Auftragsdatenverarbeitung
Hinsichtlich der Weisungsbefugnis des Auftraggebers stellt sich die Frage, wie z.B. die Konzepterstellung zur Befragung und die Auswertung von Forschungsergebnissen, insbesondere das einfließende Know-how hinsichtlich angewandter Methoden und Tools etc. durch das beauftragte Institut durch Weisung des Auftraggebers i. S. des § 11 BDSG beeinflussbar sein soll.
Denkbar ist jedoch, dass sich der Auftraggeber die Befragungsinhalte Methoden und Auswertungsmöglichkeiten des Meinungs- und Marktforschungsinstituts zu eigen macht. Dies führt dazu, dass dann von einer den Weisungen des Auftraggebers unterliegenden Tätigkeit des Instituts ausgegangen werden kann.
Datenübermittlung
Teilweise wird vertreten, dass § 30a BDSG eine eigenständige Auftragsgrundlage darstelle, so dass es keines Rückgriffs auf § 11 BDSG als Erlaubnisnorm für die Datenerhebung und -verarbeitung bedürfe.

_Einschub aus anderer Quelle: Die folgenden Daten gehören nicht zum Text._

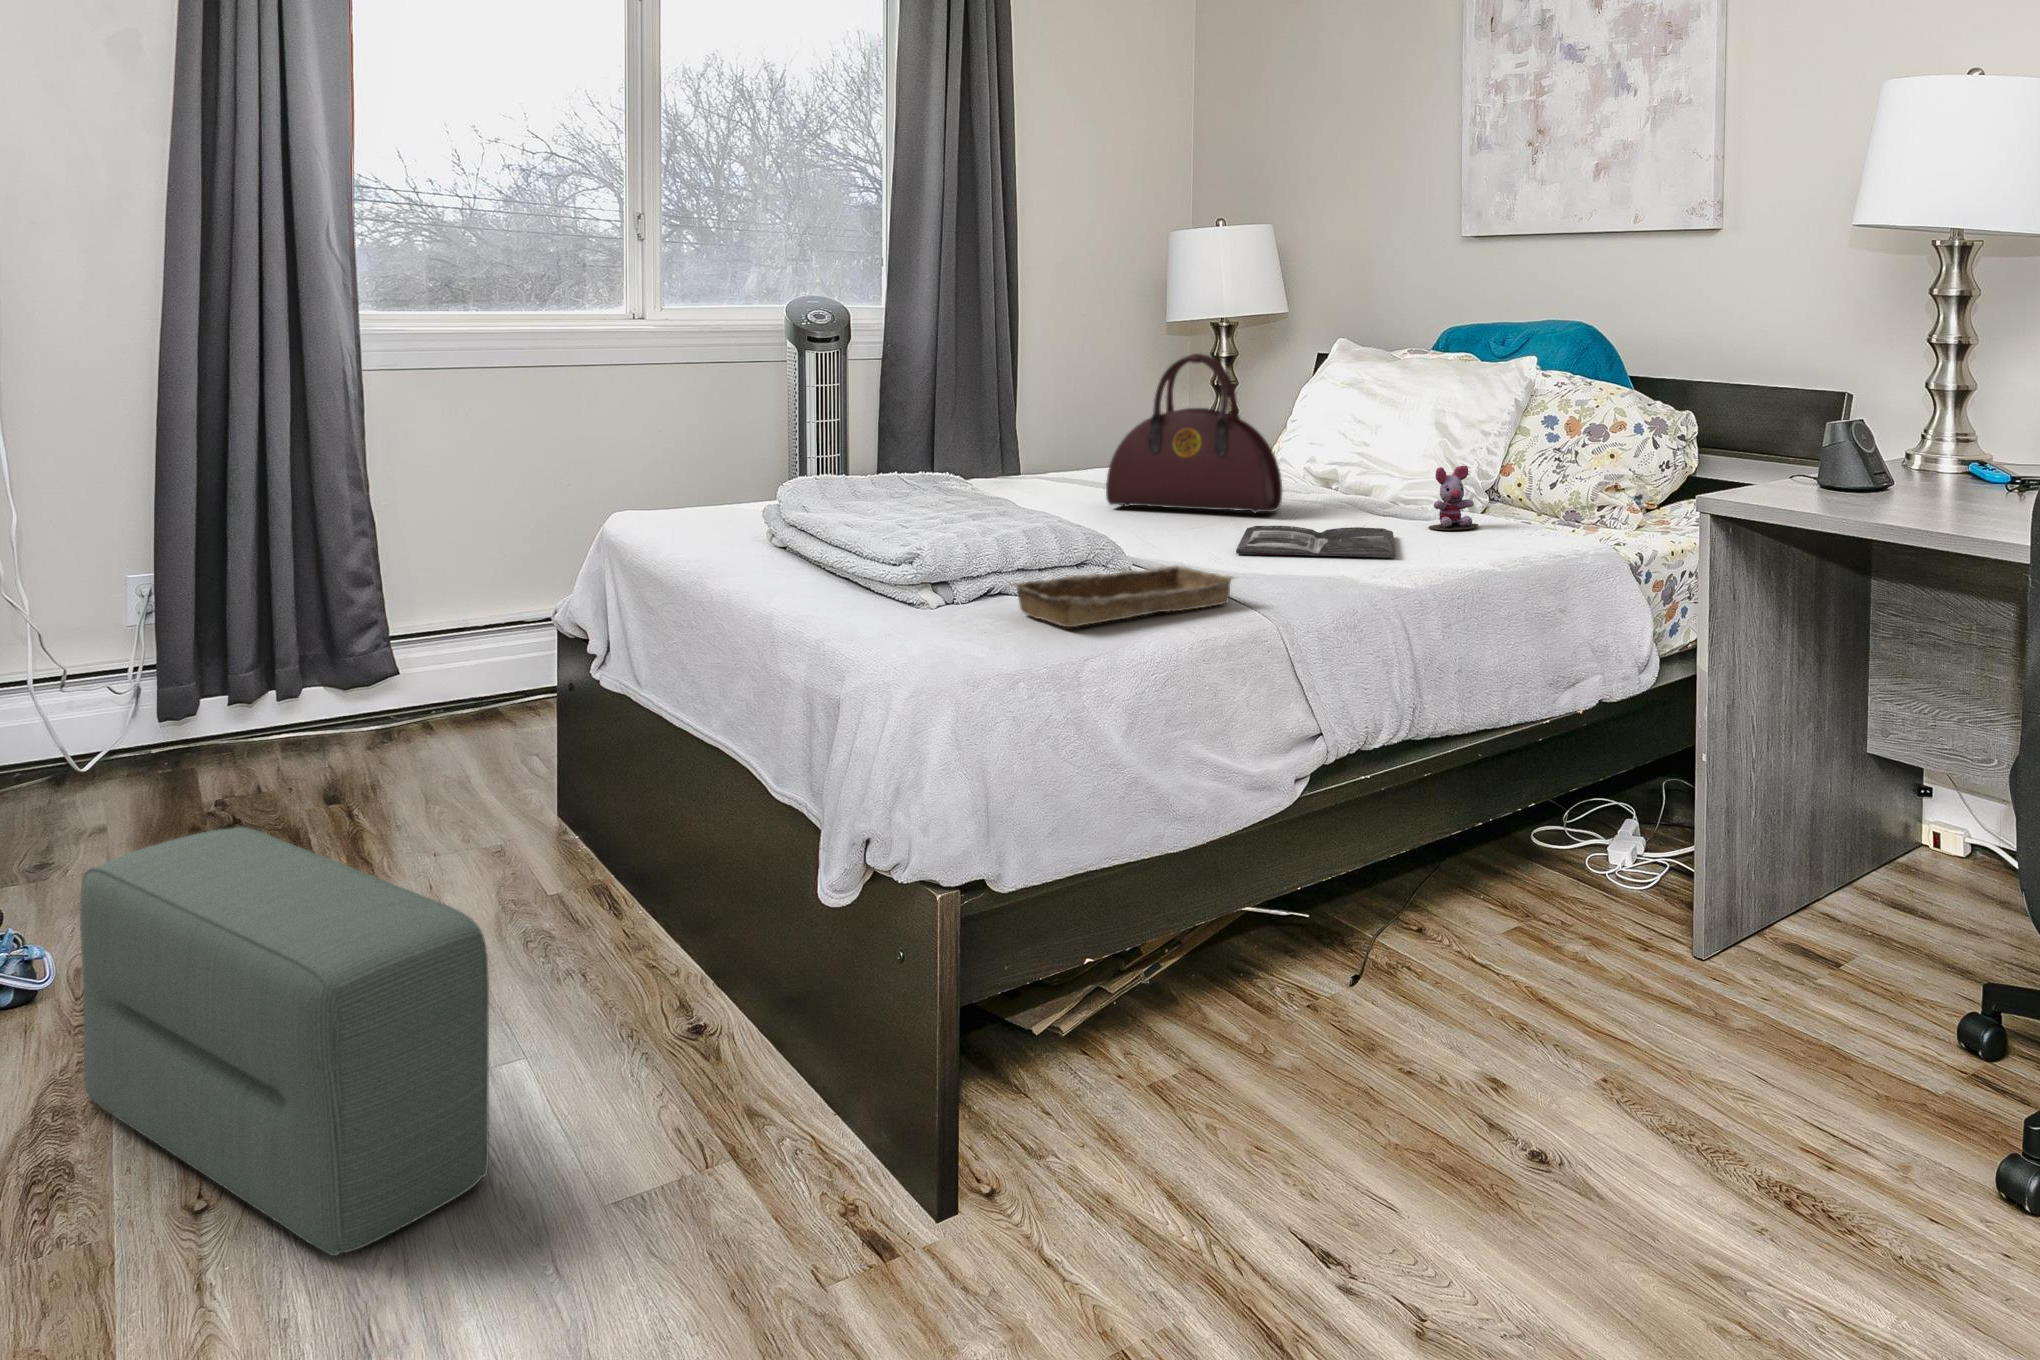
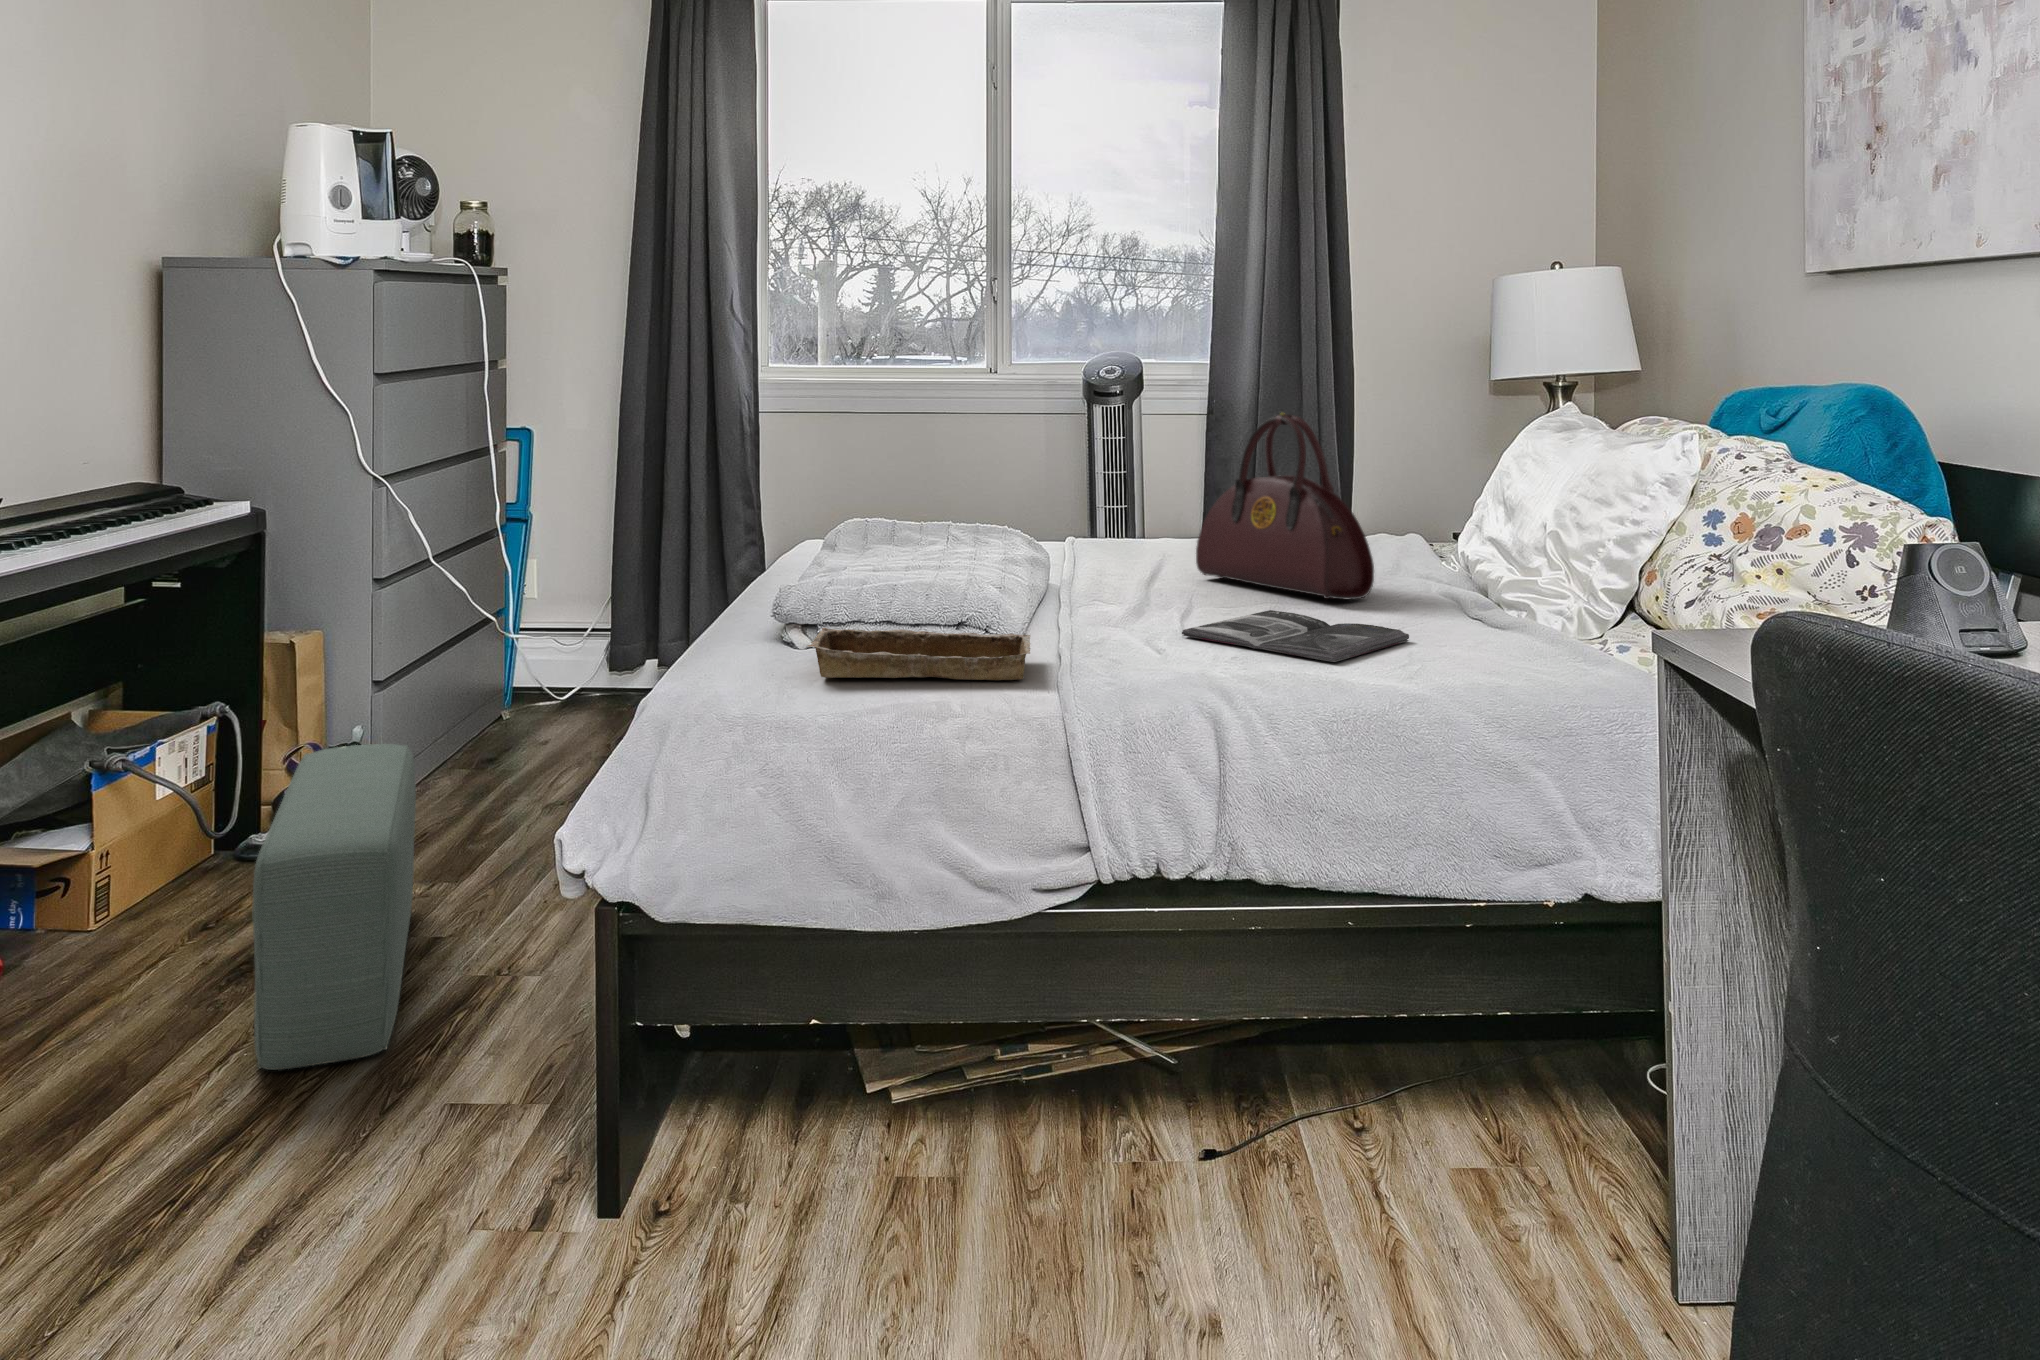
stuffed toy: present [1429,466,1478,530] -> none [1482,561,1603,644]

Demnach trüge das beauftragte Institut die datenschutzrechtliche Verantwortung für die Sicherheit der Adress- und Kommunikationsdaten, die ausschließlich anonymisierte Datenweitergabe und Nutzung der Ergebnisse.
Die zum Schutz der Daten erforderlichen technischen und organisatorischen Maßnahmen nach § 9 BDSG i. V. mit Anlage zu § 9 Satz 1 BDSG hat das beauftragte Institut ohnehin zu treffen. Der Auftraggeber wäre „lediglich“ für die datenschutzkonforme Datenübermittlung verantwortlich.